Lady HD délivre un message fort : « Lookez-vous. Le monde de la nuit est un experimental playground. N’attendez pas que les choses se créent autour de vous: donnez-leur naissance. Take up space. »
Tous·tes expriment la même idée : GeneVegas a été conçu pour créer un espace d’existence sans concession.
Dernier acte : The Last GeneVegas on Earth
Le 28 novembre 2025, à la Comédie de Genève, se tiendra le dernier épisode de cette aventure. Thème de cette ultime nuit : Physique CUNTique — une plongée dans un univers d’aliens, de reptilien·ne·x·s, de biohacking et de créatures cyber-féministes.

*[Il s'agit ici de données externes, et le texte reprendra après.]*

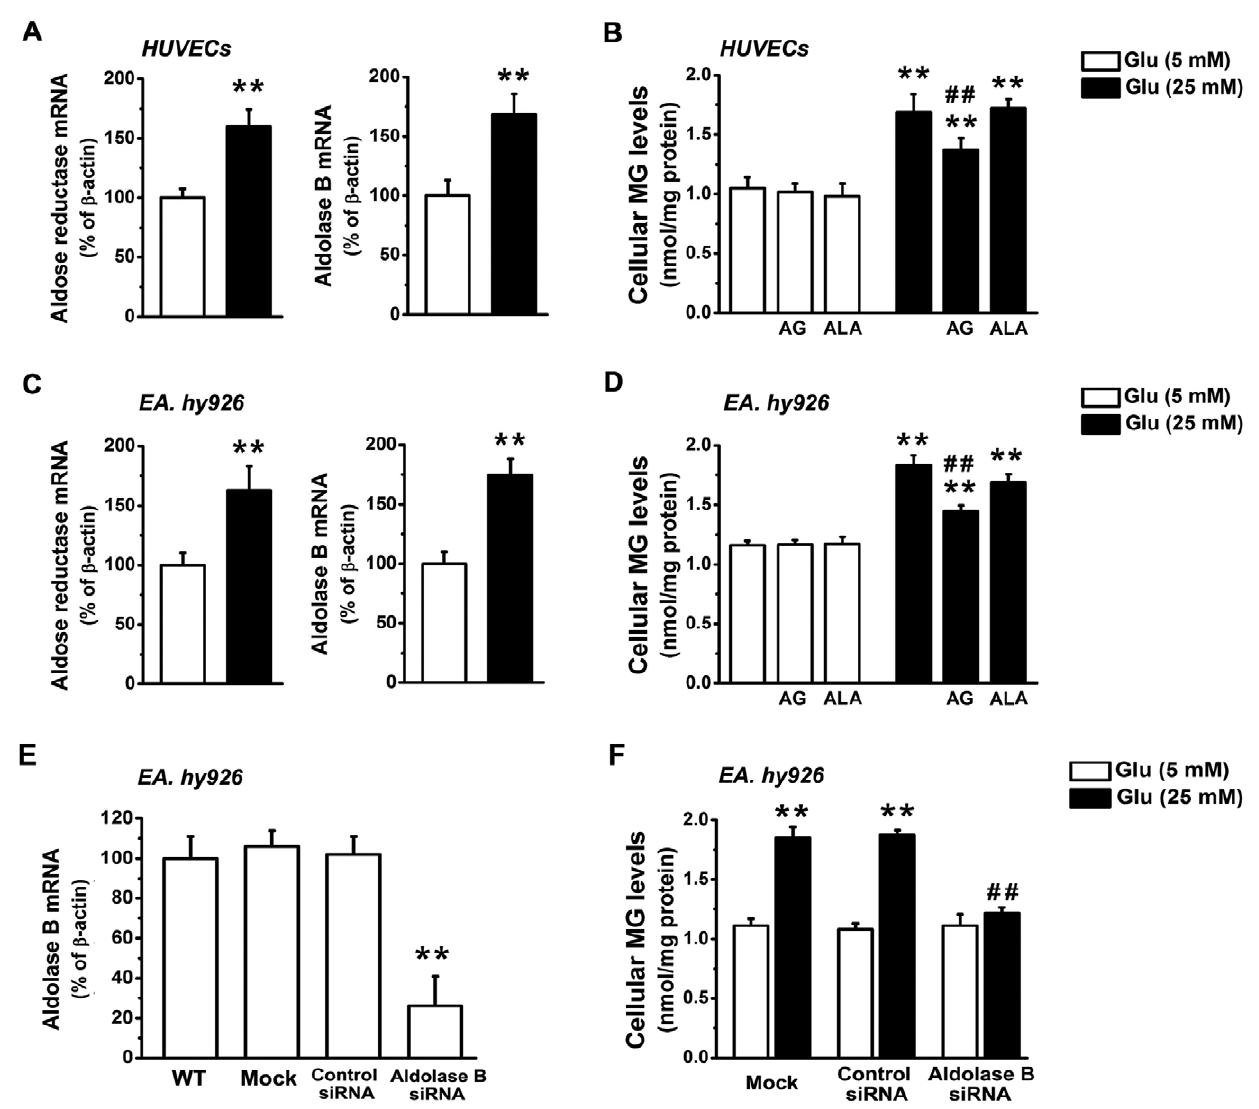
Figure 1. Knockdown of aldolase B prevented MG overproduction in high glucose-treated EA. hy926 cells. Real-time PCR analysis of aldose reductase and aldolase B expression (A, C) and MG levels (B, D) in human umbilical vein endothelial cells (HUVECs) (A, B) and EA. hy926 cells (C, D) treated with glucose (Glu) in the presence or absence of aminoguanidine (AG, 1 mM) and alagebrium (ALA, 100 m M) for 3 days. ** P , 0.01 vs . 5 mM glucose; ## P , 0.01 vs . 25 mM glucose. Levels of aldolase B mRNA (E) and levels of MG (F) in wide-type cells (WT) and cells transfected with control or aldolase B siRNA, or only transfection agent (Mock). ** P , 0.01 vs . 5 mM glucose; ## P , 0.01 vs . control siRNA.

La Zizanyx résume avec humour l’état d’esprit : « La fin du monde est supportable… si t’as de bons faux cils et des gens qui crient ton nom. » Tandis que Cristal Couilles prépare « un petit discours d’adieux pour mes dinosaures préférés ».
Un legs vivant
GeneVegas, ce sont des créatures indomptables, des survivant·e·x·s, des bâtisseur·euse·x·s de lieux inédits. Et même si les soirées ne suivent plus le même rythme, leur impact se poursuit.
Comme le conclut Balkanika Trauma : « Même si la soirée ne se déroule plus avec le même rythme, Genevegas continue d’exister à travers celleux qui ont commencé avec nous. »
Pour une dernière nuit, Genève vibrera comme au premier jour : indisciplinée, habitée par des corps qui n’ont jamais demandé la permission d’exister.
🎭 COUP DE GRRRÂCE – The Last GeneVegas on Earth
📅 Vendredi 28 novembre 2025 – de 20h à 02h
📍 La Comédie de Genève
🔗 @genevegas_gnvgas
Pour célébrer dix années de performances féroces et de création queer indomptée, Genevegas signe sa dernière nuit avec un line-up incandescent, réunissant les figures emblématiques qui ont façonné son histoire et inspiré toute une génération d’artistes.
Au programme : Moon, Chienne de Garde, Sabrina Oberlin, Cristal Couilles, Gigi Lou, Mutant Doll, Drue, Jaja Jadore, Balkanika Trauma, Luna La Nour, Hedera, BB Chance, ainsi que Lady HD, Dance Divine et La Zizanyx (DJx/live).